**Job item:** Please reproduce each of the following entries verbatim, keeping every character, space, and line break unchanged.

(Plain-text document sources)
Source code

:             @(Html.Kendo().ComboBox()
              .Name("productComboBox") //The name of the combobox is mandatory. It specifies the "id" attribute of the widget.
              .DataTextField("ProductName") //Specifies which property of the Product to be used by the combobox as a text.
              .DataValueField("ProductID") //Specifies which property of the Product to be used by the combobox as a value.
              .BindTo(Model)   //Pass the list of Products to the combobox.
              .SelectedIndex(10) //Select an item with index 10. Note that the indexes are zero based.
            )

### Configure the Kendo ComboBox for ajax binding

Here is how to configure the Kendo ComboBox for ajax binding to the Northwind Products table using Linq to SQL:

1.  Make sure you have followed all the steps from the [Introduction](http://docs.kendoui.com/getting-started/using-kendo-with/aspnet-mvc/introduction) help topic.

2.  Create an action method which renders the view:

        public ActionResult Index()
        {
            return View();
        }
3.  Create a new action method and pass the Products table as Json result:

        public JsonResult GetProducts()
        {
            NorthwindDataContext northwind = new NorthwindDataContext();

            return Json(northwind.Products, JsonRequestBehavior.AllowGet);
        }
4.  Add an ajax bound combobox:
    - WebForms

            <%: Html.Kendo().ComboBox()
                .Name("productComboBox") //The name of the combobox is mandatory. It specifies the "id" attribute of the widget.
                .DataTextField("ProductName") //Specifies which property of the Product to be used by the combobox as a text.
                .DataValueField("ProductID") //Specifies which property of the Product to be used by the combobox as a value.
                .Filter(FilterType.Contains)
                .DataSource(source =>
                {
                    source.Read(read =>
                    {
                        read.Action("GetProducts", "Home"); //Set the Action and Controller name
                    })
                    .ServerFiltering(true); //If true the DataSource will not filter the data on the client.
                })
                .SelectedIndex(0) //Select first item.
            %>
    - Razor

**Completed exercise:**
Source code

:             @(Html.Kendo().ComboBox()
              .Name("productComboBox") //The name of the combobox is mandatory. It specifies the "id" attribute of the widget.
              .DataTextField("ProductName") //Specifies which property of the Product to be used by the combobox as a text.
              .DataValueField("ProductID") //Specifies which property of the Product to be used by the combobox as a value.
              .BindTo(Model)   //Pass the list of Products to the combobox.
              .SelectedIndex(10) //Select an item with index 10. Note that the indexes are zero based.
            )

### Configure the Kendo ComboBox for ajax binding

Here is how to configure the Kendo ComboBox for ajax binding to the Northwind Products table using Linq to SQL:

1.  Make sure you have followed all the steps from the [Introduction](http://docs.kendoui.com/getting-started/using-kendo-with/aspnet-mvc/introduction) help topic.

2.  Create an action method which renders the view:

        public ActionResult Index()
        {
            return View();
        }
3.  Create a new action method and pass the Products table as Json result:

        public JsonResult GetProducts()
        {
            NorthwindDataContext northwind = new NorthwindDataContext();

            return Json(northwind.Products, JsonRequestBehavior.AllowGet);
        }
4.  Add an ajax bound combobox:
    - WebForms

            <%: Html.Kendo().ComboBox()
                .Name("productComboBox") //The name of the combobox is mandatory. It specifies the "id" attribute of the widget.
                .DataTextField("ProductName") //Specifies which property of the Product to be used by the combobox as a text.
                .DataValueField("ProductID") //Specifies which property of the Product to be used by the combobox as a value.
                .Filter(FilterType.Contains)
                .DataSource(source =>
                {
                    source.Read(read =>
                    {
                        read.Action("GetProducts", "Home"); //Set the Action and Controller name
                    })
                    .ServerFiltering(true); //If true the DataSource will not filter the data on the client.
                })
                .SelectedIndex(0) //Select first item.
            %>
    - Razor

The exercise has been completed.